After boot, you can also pin a pre-built instance — useful when boot() wires something that depends on other resolved services:

await app.container.instance(CacheContract, shared_cache)

Scopes in practice

  • APP — One logical instance for the whole application process (subject to how you bind factories). Infrastructure drivers (Redis clients, mailers) usually live here.
  • REQUEST — A fresh child container is created per HTTP request (RequestScopeMiddleware calls enter_scope(Scope.REQUEST)). Route handlers and controllers resolve against this child so repositories and sessions do not leak across users.
  • SESSION — Bindings that should survive for a session attach to the parent chain; the request container delegates upward when needed.
from arvel.foundation.container import Scope

child = app_container.enter_scope(Scope.REQUEST)  # synchronous — no await needed
try:
    repo = await child.resolve(OrderRepository)
finally:
    await child.close()  # disposes instances that implement close()/aclose()

Child containers use a ChainMap under the hood, so creation is O(1) — no dict copy regardless of how many bindings exist. Concurrent calls to resolve() on the same container are safe; a per-type lock prevents duplicate construction.

In real apps you rarely write that loop — RequestContainerMiddleware installs the scoped container on each request’s ASGI scope for you.

The Inject helper for controllers

Inject bridges FastAPI’s Depends() machinery to the Arvel container. Use it as a default value on controller action parameters so static analysis still sees the true type.

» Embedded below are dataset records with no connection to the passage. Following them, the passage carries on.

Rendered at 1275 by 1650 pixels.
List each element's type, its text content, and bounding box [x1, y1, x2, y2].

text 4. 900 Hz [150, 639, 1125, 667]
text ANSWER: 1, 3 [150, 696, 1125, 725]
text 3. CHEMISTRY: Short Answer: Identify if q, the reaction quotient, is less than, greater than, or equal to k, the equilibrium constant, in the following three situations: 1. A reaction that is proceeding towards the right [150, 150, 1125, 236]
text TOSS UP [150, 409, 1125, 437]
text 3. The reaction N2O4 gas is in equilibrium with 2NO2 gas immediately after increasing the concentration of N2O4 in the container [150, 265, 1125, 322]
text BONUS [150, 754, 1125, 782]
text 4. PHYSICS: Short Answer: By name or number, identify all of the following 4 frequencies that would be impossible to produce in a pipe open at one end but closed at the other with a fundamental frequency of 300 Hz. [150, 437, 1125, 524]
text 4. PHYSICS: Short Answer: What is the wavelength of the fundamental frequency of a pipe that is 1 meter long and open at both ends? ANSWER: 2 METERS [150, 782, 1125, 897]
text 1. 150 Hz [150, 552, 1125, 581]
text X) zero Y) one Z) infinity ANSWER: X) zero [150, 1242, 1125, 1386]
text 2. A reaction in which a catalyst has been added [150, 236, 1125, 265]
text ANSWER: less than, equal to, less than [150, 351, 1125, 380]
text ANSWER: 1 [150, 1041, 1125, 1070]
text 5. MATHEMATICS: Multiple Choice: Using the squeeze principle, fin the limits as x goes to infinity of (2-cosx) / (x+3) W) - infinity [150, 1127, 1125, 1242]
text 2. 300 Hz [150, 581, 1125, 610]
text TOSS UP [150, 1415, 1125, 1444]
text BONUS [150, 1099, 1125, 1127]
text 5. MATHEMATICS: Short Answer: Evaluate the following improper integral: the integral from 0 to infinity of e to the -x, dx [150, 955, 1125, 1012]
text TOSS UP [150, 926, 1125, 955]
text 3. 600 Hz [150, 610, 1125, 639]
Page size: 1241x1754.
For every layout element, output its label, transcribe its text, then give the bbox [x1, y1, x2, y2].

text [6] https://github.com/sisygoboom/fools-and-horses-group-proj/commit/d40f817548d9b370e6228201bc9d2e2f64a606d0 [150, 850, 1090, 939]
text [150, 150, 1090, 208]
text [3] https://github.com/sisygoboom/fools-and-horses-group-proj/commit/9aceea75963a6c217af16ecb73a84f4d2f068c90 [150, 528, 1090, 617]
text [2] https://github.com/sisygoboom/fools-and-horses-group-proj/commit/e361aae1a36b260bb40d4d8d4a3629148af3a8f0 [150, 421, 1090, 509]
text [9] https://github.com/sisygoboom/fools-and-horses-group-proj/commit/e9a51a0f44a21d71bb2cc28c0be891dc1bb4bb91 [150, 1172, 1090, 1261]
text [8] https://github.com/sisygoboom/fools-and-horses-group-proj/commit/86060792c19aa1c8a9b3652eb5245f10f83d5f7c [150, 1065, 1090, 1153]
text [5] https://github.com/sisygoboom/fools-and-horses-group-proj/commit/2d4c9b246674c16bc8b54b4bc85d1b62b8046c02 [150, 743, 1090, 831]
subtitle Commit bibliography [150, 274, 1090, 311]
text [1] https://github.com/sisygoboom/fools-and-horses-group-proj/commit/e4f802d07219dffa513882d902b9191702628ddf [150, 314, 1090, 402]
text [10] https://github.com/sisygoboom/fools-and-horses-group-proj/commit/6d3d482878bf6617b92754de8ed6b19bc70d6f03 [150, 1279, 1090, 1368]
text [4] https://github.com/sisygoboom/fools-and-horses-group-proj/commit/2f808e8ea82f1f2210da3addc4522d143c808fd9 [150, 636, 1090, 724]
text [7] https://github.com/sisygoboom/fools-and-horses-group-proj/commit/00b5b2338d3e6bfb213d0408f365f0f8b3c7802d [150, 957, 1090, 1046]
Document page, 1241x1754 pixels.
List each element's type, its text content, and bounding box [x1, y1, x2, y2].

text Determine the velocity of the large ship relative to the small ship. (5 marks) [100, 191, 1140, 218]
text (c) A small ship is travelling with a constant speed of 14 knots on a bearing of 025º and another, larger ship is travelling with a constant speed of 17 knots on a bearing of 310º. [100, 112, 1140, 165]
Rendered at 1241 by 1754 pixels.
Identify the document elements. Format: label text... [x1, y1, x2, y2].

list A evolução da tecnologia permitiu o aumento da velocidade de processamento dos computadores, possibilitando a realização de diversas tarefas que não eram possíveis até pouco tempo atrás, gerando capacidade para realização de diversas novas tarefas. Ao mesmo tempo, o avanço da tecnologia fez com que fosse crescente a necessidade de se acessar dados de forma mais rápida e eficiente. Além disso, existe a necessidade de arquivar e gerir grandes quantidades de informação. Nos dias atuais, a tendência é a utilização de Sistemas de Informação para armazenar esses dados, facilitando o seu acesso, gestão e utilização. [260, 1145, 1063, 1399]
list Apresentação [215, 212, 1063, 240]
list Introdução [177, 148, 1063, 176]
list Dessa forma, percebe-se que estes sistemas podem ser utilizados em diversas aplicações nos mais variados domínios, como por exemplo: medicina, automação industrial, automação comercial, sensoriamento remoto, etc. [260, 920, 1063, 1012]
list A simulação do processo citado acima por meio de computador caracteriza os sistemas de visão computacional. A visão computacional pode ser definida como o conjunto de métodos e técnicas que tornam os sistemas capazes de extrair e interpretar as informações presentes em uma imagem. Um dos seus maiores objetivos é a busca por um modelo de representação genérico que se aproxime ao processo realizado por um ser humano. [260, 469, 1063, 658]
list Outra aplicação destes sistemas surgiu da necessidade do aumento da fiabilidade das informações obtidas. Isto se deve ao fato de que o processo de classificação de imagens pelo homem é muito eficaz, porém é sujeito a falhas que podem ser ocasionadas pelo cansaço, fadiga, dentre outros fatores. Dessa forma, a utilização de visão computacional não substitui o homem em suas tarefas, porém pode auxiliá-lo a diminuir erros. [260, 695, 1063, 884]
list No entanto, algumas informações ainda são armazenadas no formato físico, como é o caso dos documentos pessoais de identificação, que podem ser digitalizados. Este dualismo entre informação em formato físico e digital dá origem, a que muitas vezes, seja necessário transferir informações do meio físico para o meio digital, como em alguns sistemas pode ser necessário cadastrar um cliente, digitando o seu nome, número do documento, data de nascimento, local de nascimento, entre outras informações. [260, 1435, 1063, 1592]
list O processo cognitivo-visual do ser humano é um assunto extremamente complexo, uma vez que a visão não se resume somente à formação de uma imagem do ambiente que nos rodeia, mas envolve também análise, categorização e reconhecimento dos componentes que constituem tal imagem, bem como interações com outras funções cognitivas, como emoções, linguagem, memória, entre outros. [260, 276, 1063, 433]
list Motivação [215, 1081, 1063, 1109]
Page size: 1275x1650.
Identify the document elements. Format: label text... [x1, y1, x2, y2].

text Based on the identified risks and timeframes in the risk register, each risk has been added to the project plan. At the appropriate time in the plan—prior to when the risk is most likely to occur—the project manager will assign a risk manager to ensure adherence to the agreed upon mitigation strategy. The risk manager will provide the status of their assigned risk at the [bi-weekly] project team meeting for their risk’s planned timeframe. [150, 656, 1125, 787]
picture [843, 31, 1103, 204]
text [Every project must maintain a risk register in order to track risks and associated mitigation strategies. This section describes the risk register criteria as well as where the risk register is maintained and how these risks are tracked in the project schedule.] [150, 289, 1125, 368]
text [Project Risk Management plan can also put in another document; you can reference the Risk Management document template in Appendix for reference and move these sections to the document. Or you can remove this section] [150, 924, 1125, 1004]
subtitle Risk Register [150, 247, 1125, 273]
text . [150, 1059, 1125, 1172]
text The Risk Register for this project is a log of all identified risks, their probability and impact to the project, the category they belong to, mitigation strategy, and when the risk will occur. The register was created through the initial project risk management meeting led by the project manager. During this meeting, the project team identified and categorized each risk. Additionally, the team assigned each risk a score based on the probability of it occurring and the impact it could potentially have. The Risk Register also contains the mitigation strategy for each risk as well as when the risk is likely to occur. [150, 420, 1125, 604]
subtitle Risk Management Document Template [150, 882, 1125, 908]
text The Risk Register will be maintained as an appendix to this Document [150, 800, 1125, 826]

from arvel.http.controller import Inject
from arvel.security.contracts import HasherContract

class AuthController(BaseController):
    @route.post("/login")
    async def login(
        self,
        payload: LoginRequest,
        hasher: HasherContract = Inject(HasherContract),
    ) -> TokenResponse:
        ...

Behind the scenes, FastAPI treats Inject(T) as a dependency that pulls T from request.state.container, which RequestContainerMiddleware populates for each request.


That is the container story: declare in ContainerBuilder, resolve from Container, scope by lifetime, and let Inject keep controller signatures tidy. Everything else in the framework builds on those four moves.